O julgamento trata do chamado mandato-tampão, que será exercido até o fim do atual período de governo. O caso chegou ao STF após questionamentos do PSD sobre a forma de preenchimento da vaga no Executivo estadual.

Atualmente, o governo do Rio está sob comando interino do presidente do Tribunal de Justiça, desembargador Ricardo Couto. A situação decorre da renúncia do ex-governador Cláudio Castro, que ocorreu na véspera de uma decisão do Tribunal Superior Eleitoral (TSE) que resultou na cassação de seu mandato.

A sucessão no estado também é impactada pela ausência de outras autoridades na linha de substituição, o que aumenta a complexidade da definição sobre quem deve assumir o cargo até a realização de novas eleições.

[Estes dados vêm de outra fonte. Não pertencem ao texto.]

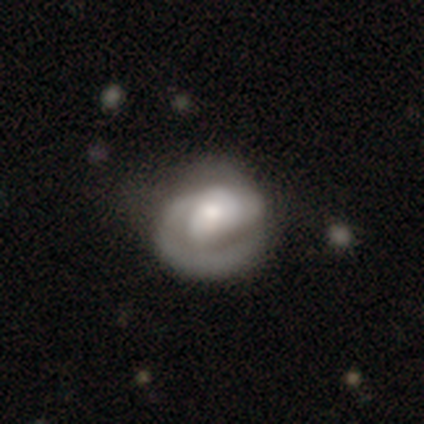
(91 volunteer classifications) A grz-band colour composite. It shows a featured or disk galaxy (75%) with no bar (71%), 1 (61%) tight (54%) spiral arms (82%) and a moderate central bulge (48%). Merging: none (44%).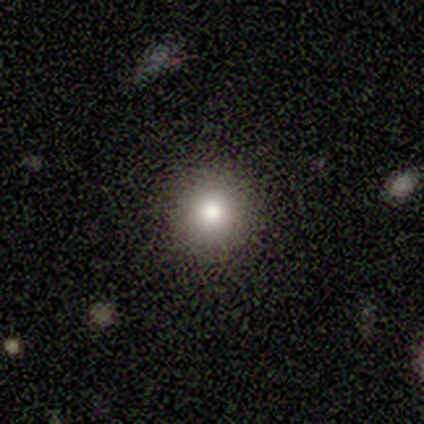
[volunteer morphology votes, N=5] Volunteers were most divided on "smooth or featured": smooth: 80%, star or artifact: 20%, featured or disk: 0%. More confident: how rounded — round (100%); merging — none (100%).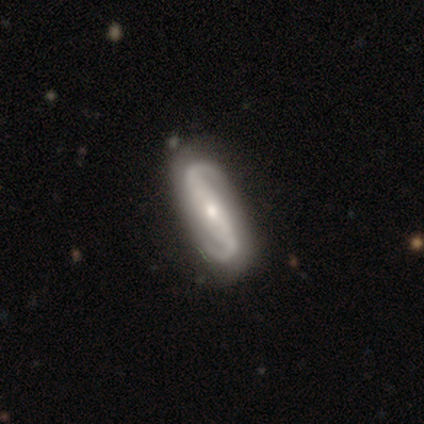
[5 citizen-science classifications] Volunteers were most divided on "bar" (2-way tie): strong: 40%, no: 40%, weak: 20%. More confident: smooth or featured — featured or disk (100%); edge-on disk — no (100%); spiral arms — yes (100%); spiral arm count — 2 (100%); merging — none (100%); bulge size — moderate (60%); spiral winding — loose (60%).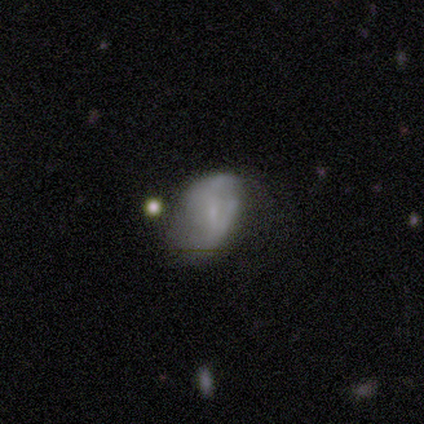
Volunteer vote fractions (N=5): featured or disk 80%, smooth 20%, star or artifact 0%. Down the decision tree: edge-on disk — no (75%); bar — no (67%); spiral arms — yes (67%); spiral arm count — can't tell (100%); spiral winding — medium (50%, tied with loose); bulge size — none (67%); merging — major disturbance (60%).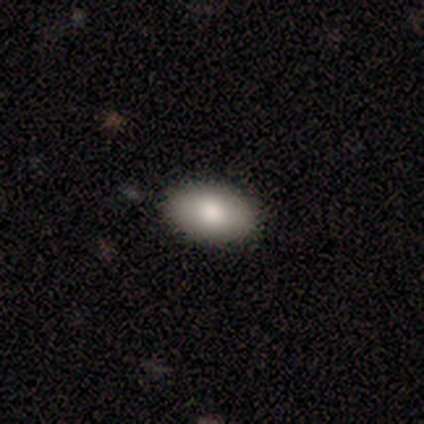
Overall: smooth (78%). How rounded: in between (97%). Merging: none (82%).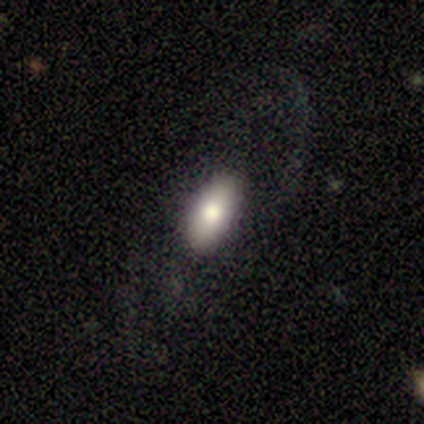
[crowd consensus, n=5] smooth_or_featured: featured or disk (p=0.60) [alt: smooth p=0.40]
disk_edge_on: no (p=1.00)
bar: no (p=1.00)
has_spiral_arms: yes (p=0.67) [alt: no p=0.33]
spiral_winding: tight (p=0.50) [tied with: medium p=0.50]
spiral_arm_count: 1 (p=0.50) [tied with: 2 p=0.50]
bulge_size: large (p=0.67) [alt: moderate p=0.33]
merging: none (p=0.60) [alt: minor disturbance p=0.20]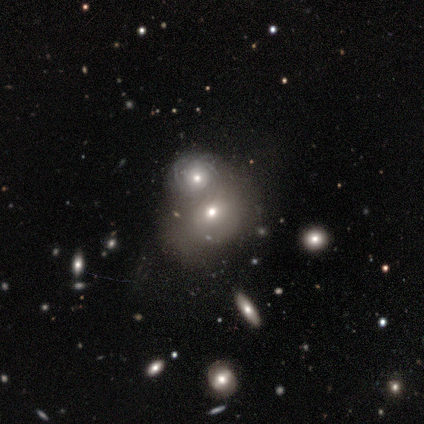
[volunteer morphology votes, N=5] A featured or disk galaxy (60%) with no bar (100%), 2 (50%, tied with 4) tight (100%) spiral arms (67%) and a small central bulge (67%).

Vote fractions:
- Smooth or featured? featured or disk: 60% / smooth: 40% / star or artifact: 0%
- Edge-on disk? no: 100% / yes: 0%
- Bar? no: 100% / strong: 0% / weak: 0%
- Spiral arms? yes: 67% / no: 33%
- Spiral winding? tight: 100% / medium: 0% / loose: 0%
- Spiral arm count? 2: 50% (tied) / 4: 50% (tied) / 1: 0% / 3: 0% / more than 4: 0% / can't tell: 0%
- Bulge size? small: 67% / moderate: 33% / dominant: 0% / large: 0% / none: 0%
- Merging? merger: 60% / minor disturbance: 40% / none: 0% / major disturbance: 0%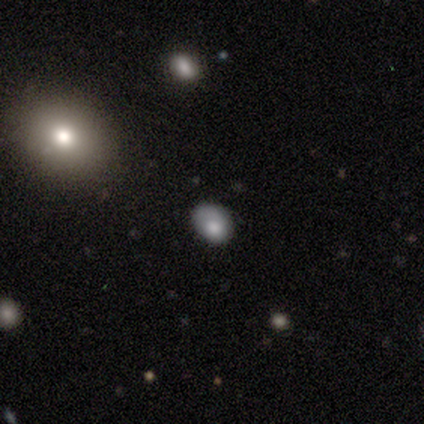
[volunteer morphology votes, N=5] smooth_or_featured: smooth (p=1.00)
how_rounded: in between (p=0.60) [alt: round p=0.40]
merging: minor disturbance (p=0.80) [alt: none p=0.20]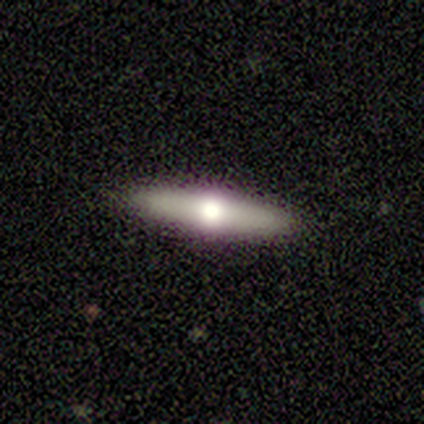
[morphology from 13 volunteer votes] smooth-or-featured: featured or disk: 69% | smooth: 31% | star or artifact: 0%
  disk-edge-on: yes: 78% | no: 22%
    edge-on-bulge: rounded: 100% | boxy: 0% | none: 0%
  merging: none: 77% | minor disturbance: 23% | major disturbance: 0% | merger: 0%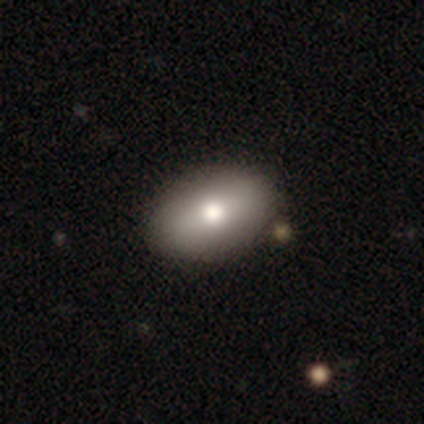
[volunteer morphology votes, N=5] Smooth or featured? 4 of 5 (80%) said smooth. How rounded? 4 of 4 (100%) said in between. Merging? 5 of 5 (100%) said none.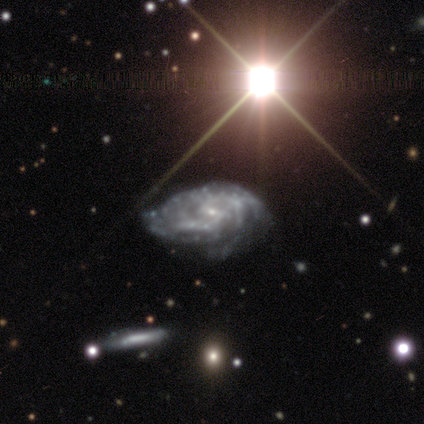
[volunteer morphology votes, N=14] A featured or disk galaxy (79%) with a weak bar (60%), 2 (33%, tied with 4) medium (56%) spiral arms (90%) and a small central bulge (100%).

Vote fractions:
- Smooth or featured? featured or disk: 79% / smooth: 14% / star or artifact: 7%
- Edge-on disk? no: 91% / yes: 9%
- Bar? weak: 60% / strong: 20% / no: 20%
- Spiral arms? yes: 90% / no: 10%
- Spiral winding? medium: 56% / tight: 44% / loose: 0%
- Spiral arm count? 2: 33% (tied) / 4: 33% (tied) / 3: 11% / more than 4: 11% / can't tell: 11% / 1: 0%
- Bulge size? small: 100% / dominant: 0% / large: 0% / moderate: 0% / none: 0%
- Merging? none: 69% / minor disturbance: 23% / major disturbance: 8% / merger: 0%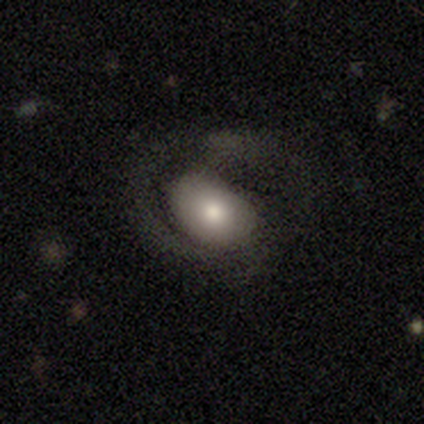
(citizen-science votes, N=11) smooth-or-featured: smooth: 64% | featured or disk: 27% | star or artifact: 9%
  how-rounded: in between: 100% | round: 0% | cigar-shaped: 0%
  merging: none: 40% | minor disturbance: 30% | major disturbance: 30% | merger: 0%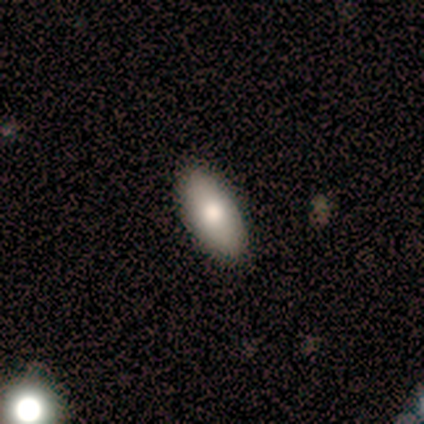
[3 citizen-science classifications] Smooth or featured? 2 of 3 (67%) said smooth. How rounded? 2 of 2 (100%) said in between. Merging? 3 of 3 (100%) said none.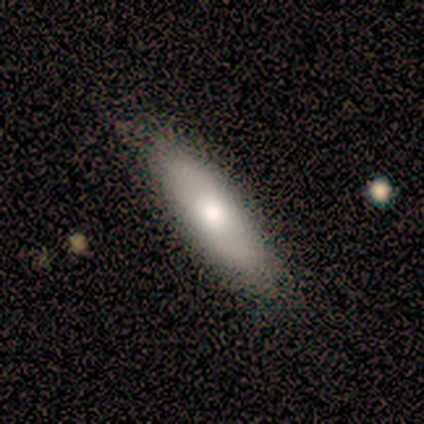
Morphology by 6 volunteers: Smooth or featured: smooth — 100%
How rounded: cigar-shaped — 67% (in between — 33%)
Merging: none — 100%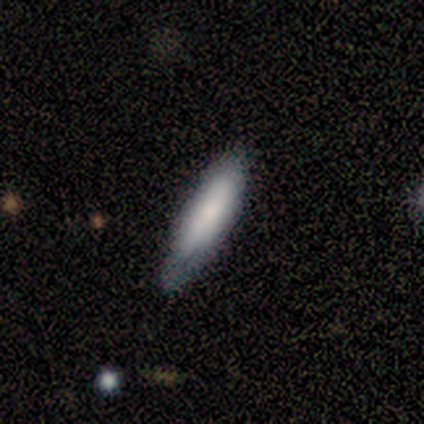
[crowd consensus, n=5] This is likely a smooth galaxy (60%). How rounded: likely cigar-shaped (67%). Merging: likely none (60%).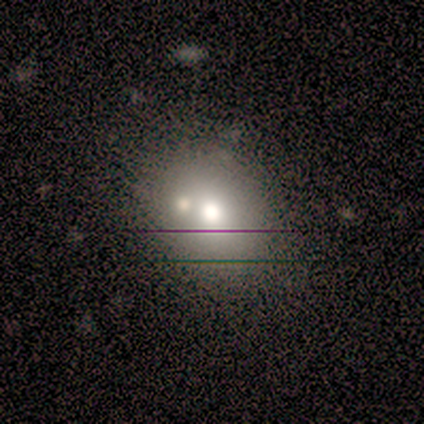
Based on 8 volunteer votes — This appears to be a smooth galaxy with no disk features (75%) that is round (50%, tied with in between). Merging: none (67%).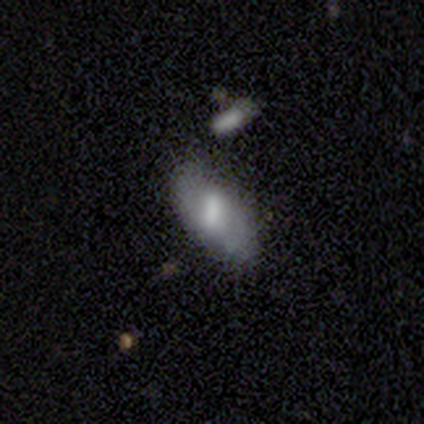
smooth_or_featured: featured or disk (p=0.60) [alt: smooth p=0.40]
disk_edge_on: no (p=1.00)
bar: strong (p=0.33) [tied with: weak p=0.33, no p=0.33]
has_spiral_arms: no (p=1.00)
bulge_size: moderate (p=0.67) [alt: small p=0.33]
merging: none (p=0.60) [alt: minor disturbance p=0.20]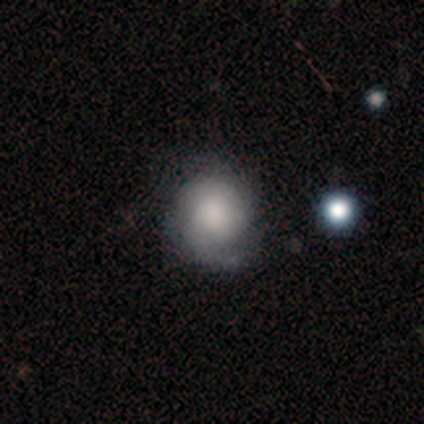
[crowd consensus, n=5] Volunteers were most divided on "bulge size" (3-way tie): dominant: 33%, large: 33%, none: 33%, moderate: 0%, small: 0%. More confident: edge-on disk — no (100%); bar — no (100%); spiral arms — yes (100%); spiral winding — medium (67%); spiral arm count — 2 (67%); smooth or featured — featured or disk (60%); merging — minor disturbance (60%).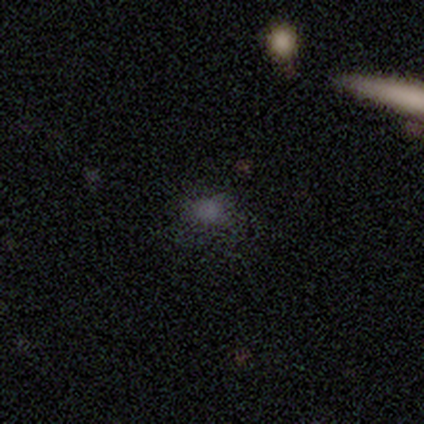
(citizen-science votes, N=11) This is clearly a smooth galaxy (82%). How rounded: possibly in between (56%). Merging: clearly none (90%).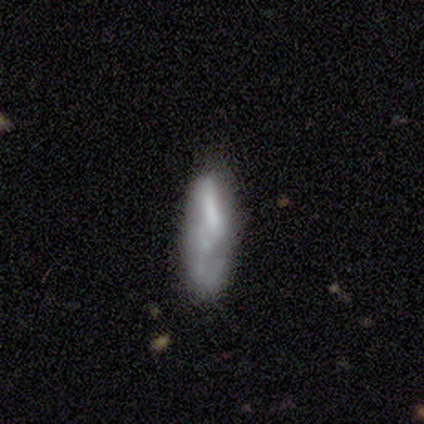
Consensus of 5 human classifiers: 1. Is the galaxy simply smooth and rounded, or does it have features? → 80% smooth, 20% featured or disk, 0% star or artifact.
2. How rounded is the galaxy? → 50% in between (tied), 50% cigar-shaped (tied), 0% round.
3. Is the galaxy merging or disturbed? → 60% major disturbance, 20% none, 20% minor disturbance, 0% merger.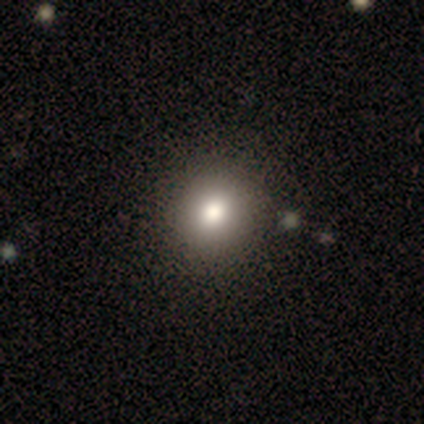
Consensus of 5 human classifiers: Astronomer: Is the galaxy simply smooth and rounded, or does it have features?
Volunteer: star or artifact — 60% (runner-up: smooth, 40%).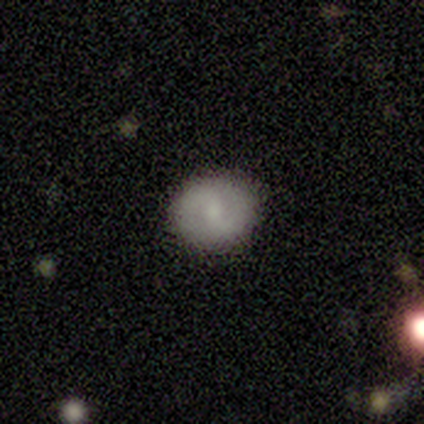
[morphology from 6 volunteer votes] A featured or disk galaxy (67%) with a weak bar (75%), 2 (100%) tight (33%, tied with medium and loose) spiral arms (75%) and a small central bulge (75%).

Vote fractions:
- Smooth or featured? featured or disk: 67% / smooth: 33% / star or artifact: 0%
- Edge-on disk? no: 100% / yes: 0%
- Bar? weak: 75% / strong: 25% / no: 0%
- Spiral arms? yes: 75% / no: 25%
- Spiral winding? tight: 33% (tied) / medium: 33% (tied) / loose: 33% (tied)
- Spiral arm count? 2: 100% / 1: 0% / 3: 0% / 4: 0% / more than 4: 0% / can't tell: 0%
- Bulge size? small: 75% / moderate: 25% / dominant: 0% / large: 0% / none: 0%
- Merging? none: 83% / minor disturbance: 17% / major disturbance: 0% / merger: 0%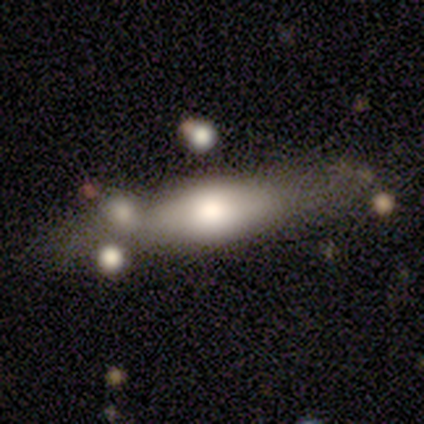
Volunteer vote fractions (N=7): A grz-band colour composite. It shows a featured or disk galaxy (100%) viewed edge-on (57%) with a rounded central bulge (75%). Merging: none (43%).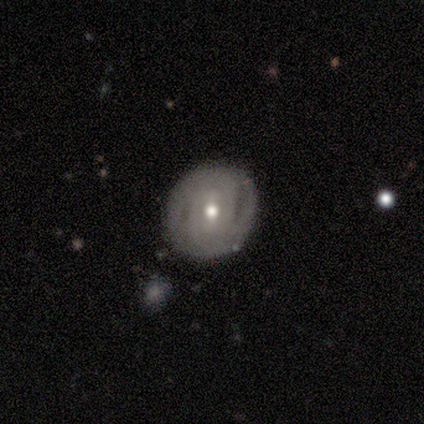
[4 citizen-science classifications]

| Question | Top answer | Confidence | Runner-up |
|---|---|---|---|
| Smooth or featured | featured or disk | 75% | smooth (25%) |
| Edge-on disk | no | 100% | — |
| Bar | no | 67% | weak (33%) |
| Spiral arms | yes | 67% | no (33%) |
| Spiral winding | tight | 100% | — |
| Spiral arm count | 3 | 50% | tied: can't tell (50%) |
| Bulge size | moderate | 67% | small (33%) |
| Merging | none | 100% | — |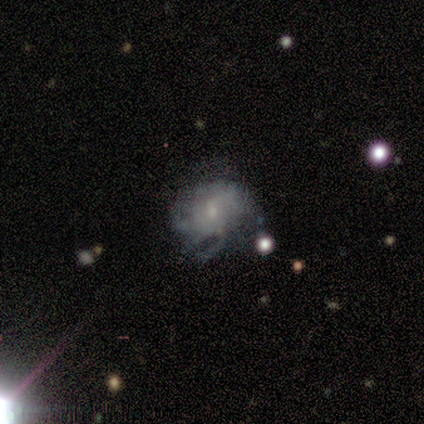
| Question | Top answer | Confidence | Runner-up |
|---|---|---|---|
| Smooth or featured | featured or disk | 80% | smooth (20%) |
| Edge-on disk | no | 100% | — |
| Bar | no | 92% | weak (8%) |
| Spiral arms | yes | 75% | no (25%) |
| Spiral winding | medium | 56% | loose (33%) |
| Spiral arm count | can't tell | 89% | 3 (11%) |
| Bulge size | small | 75% | moderate (17%) |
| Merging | none | 40% | major disturbance (33%) |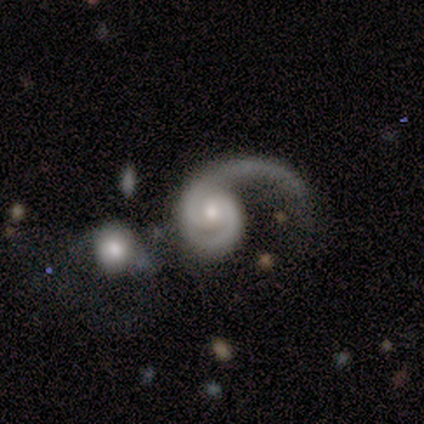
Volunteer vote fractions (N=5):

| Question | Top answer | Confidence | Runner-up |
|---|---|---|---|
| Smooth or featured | featured or disk | 100% | — |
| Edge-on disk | no | 100% | — |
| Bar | no | 80% | weak (20%) |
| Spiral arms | yes | 100% | — |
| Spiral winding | tight | 40% | tied: loose (40%) |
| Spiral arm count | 1 | 100% | — |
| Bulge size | moderate | 40% | tied: small (40%) |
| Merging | none | 40% | tied: major disturbance (40%) |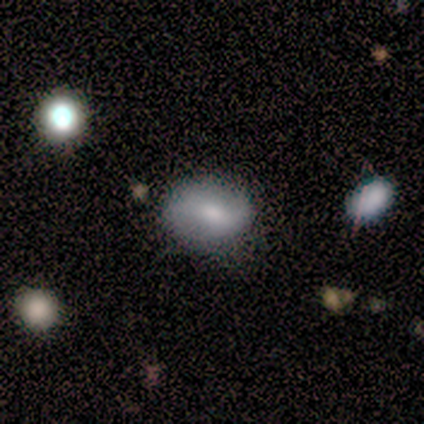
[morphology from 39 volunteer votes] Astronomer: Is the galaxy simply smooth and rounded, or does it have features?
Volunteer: smooth — 64%.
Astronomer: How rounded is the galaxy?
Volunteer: in between — 76%.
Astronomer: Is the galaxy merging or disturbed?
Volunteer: none — 78%.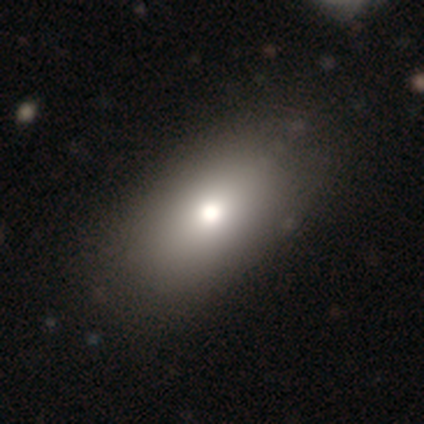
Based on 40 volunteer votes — smooth 75%, featured or disk 15%, star or artifact 10%. Down the decision tree: how rounded — in between (87%); merging — none (75%).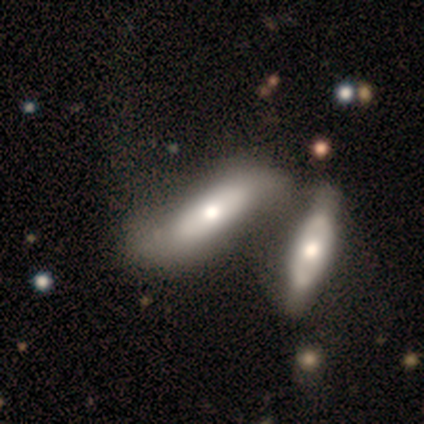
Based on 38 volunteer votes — Morphology: type=smooth (61%); roundness=cigar-shaped (57%); merging=merger (61%).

No STF, os ministros analisam qual regra deve prevalecer: a Constituição estadual, que admite eleição indireta em determinadas situações, ou o Código Eleitoral, que pode determinar votação direta conforme o contexto da vacância.

A Procuradoria-Geral da República (PGR) já se manifestou a favor da realização de eleição direta, defendendo que a origem da vacância do cargo está relacionada a decisão da Justiça Eleitoral, o que justificaria a consulta ao voto popular.

O julgamento foi suspenso e será retomado nesta quinta-feira (9).